━━━ SUPPLIED MATERIAL

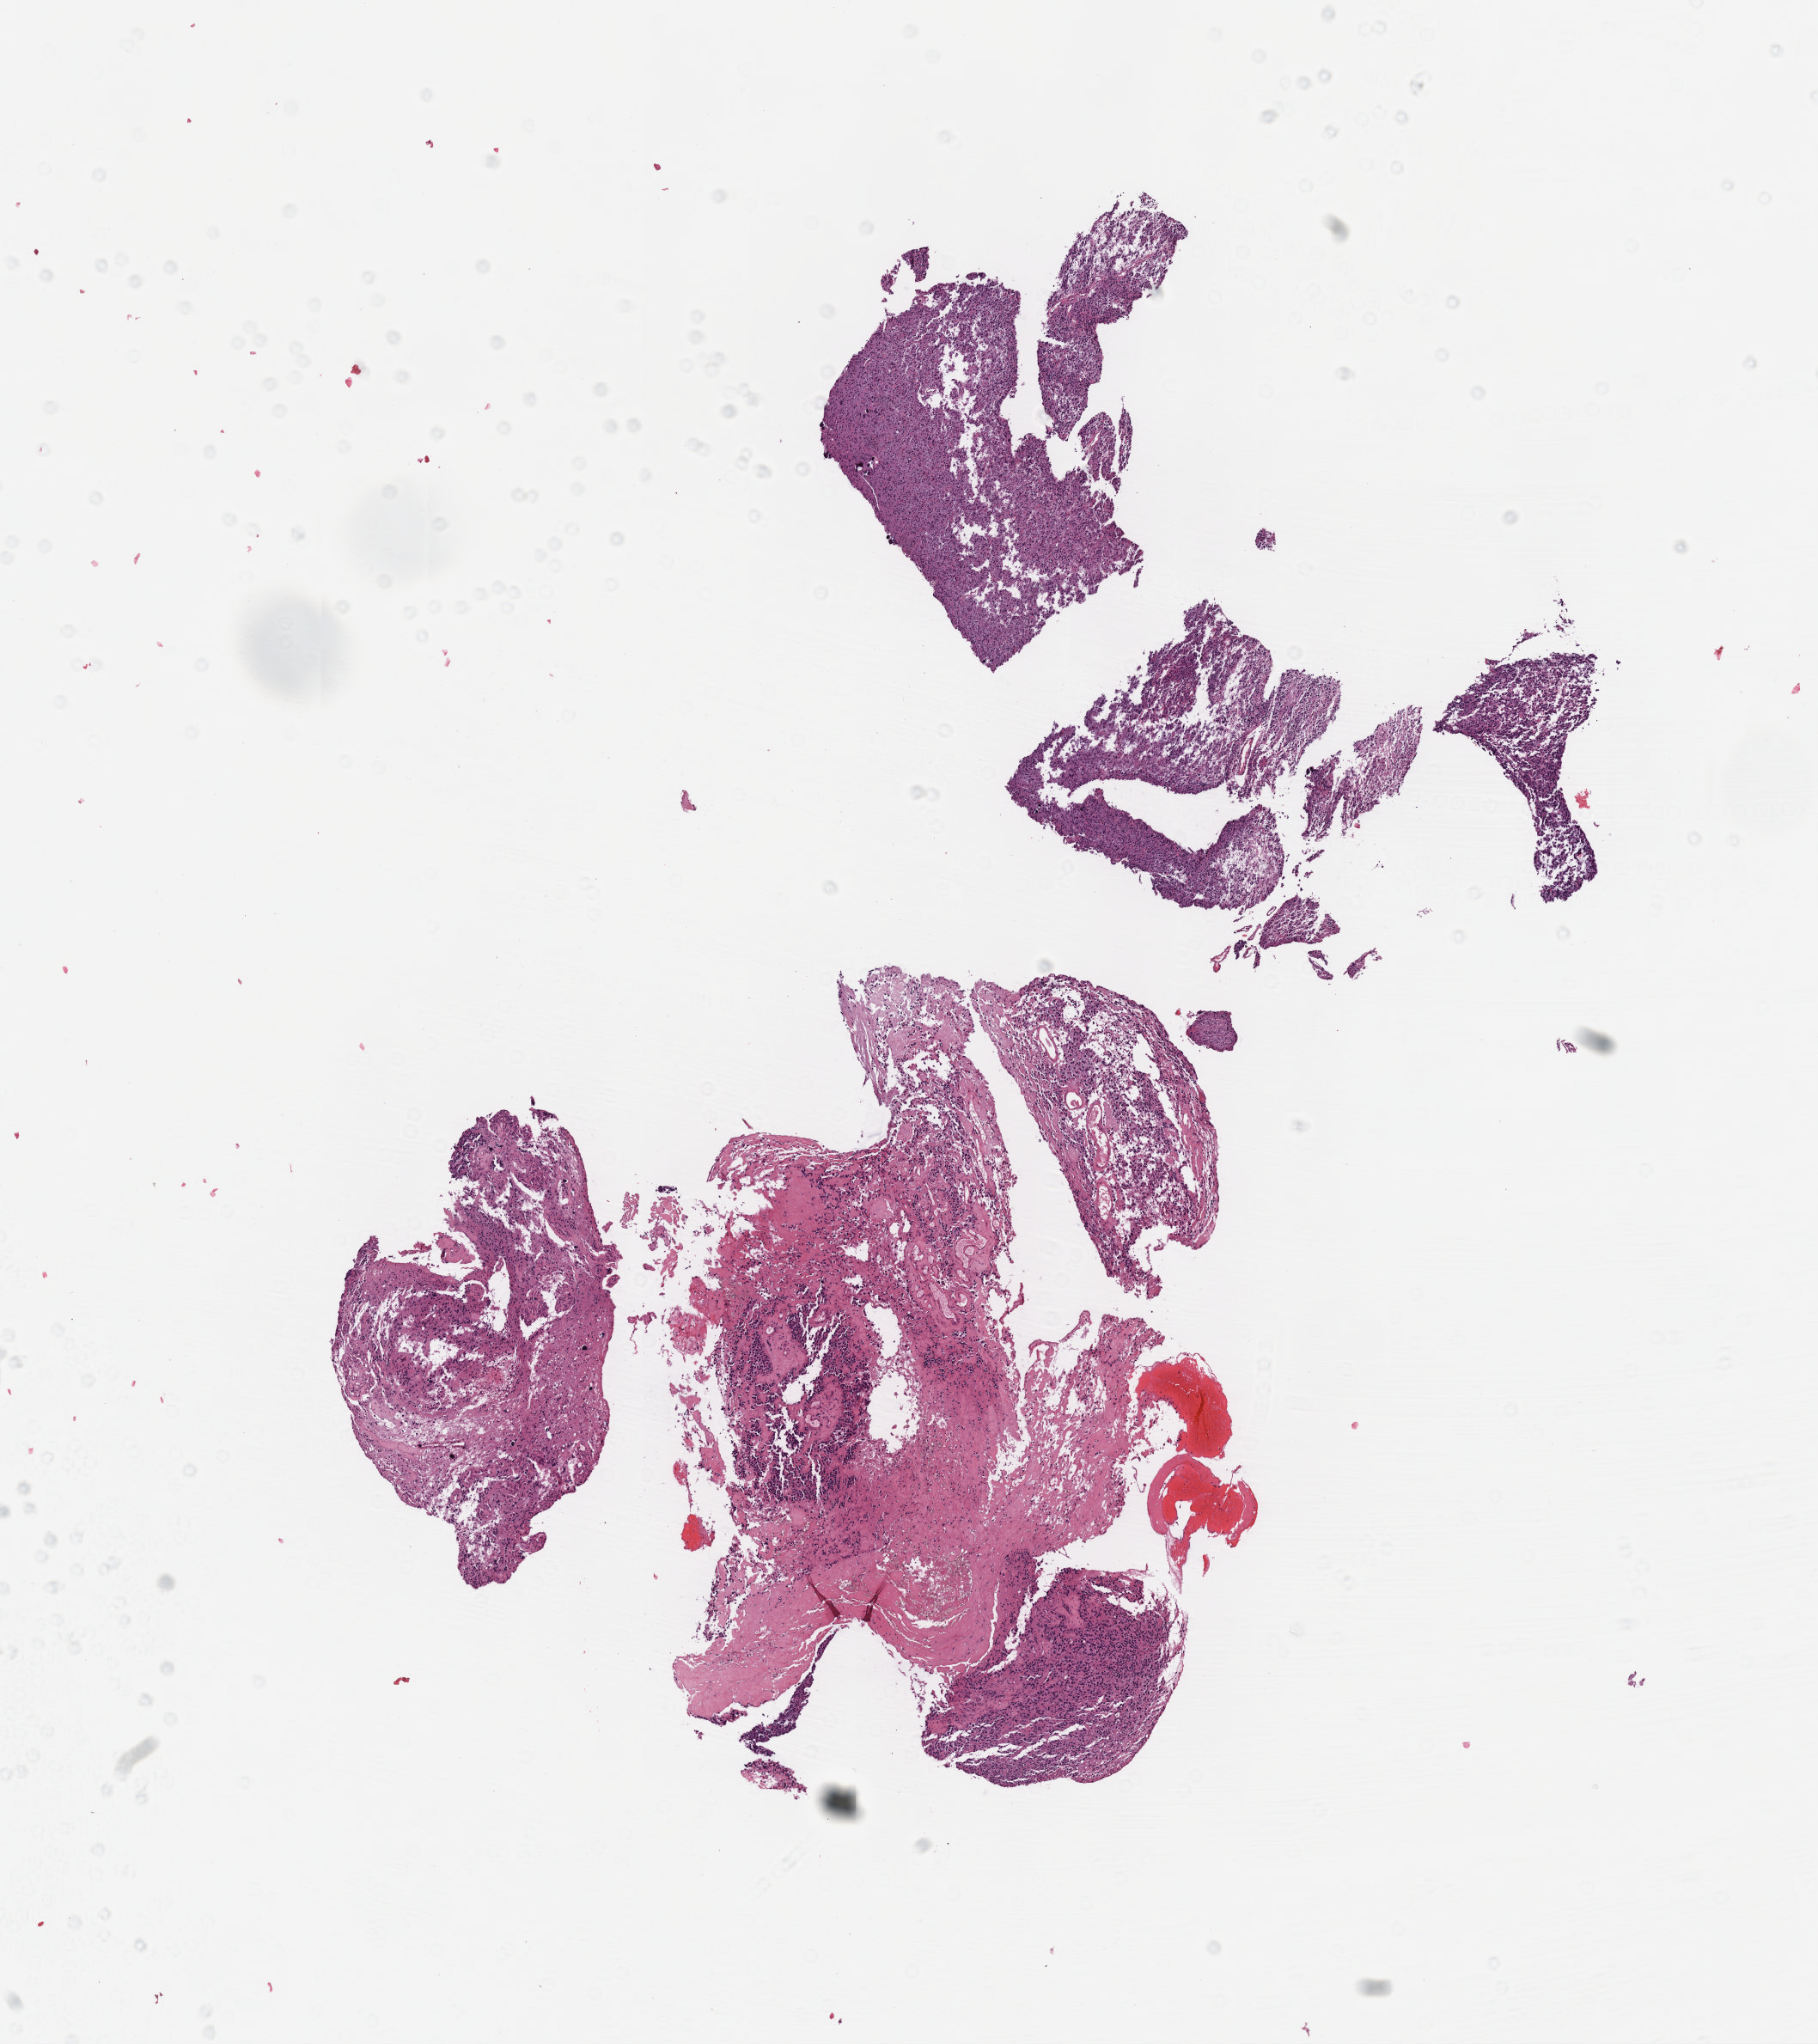
Digitized Hematoxylin and eosin (H&E) stained tissue section (whole slide), shown as a low-resolution overview of the whole scanned area (about 8.6 x 9.6 mm), formalin-fixed paraffin-embedded (FFPE) diagnostic section, brain, primary tumour sample. Male patient; age at initial diagnosis 33 years. Histologic grade: G2 (moderately differentiated).
* pathologic diagnosis: Oligodendroglioma, NOS
* laterality: right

━━━━━━

Pull out the lines above in which the word "diagnosis" appears.

> EXERCISE RESPONSE:
Digitized Hematoxylin and eosin (H&E) stained tissue section (whole slide), shown as a low-resolution overview of the whole scanned area (about 8.6 x 9.6 mm), formalin-fixed paraffin-embedded (FFPE) diagnostic section, brain, primary tumour sample. Male patient; age at initial diagnosis 33 years. Histologic grade: G2 (moderately differentiated).
* pathologic diagnosis: Oligodendroglioma, NOS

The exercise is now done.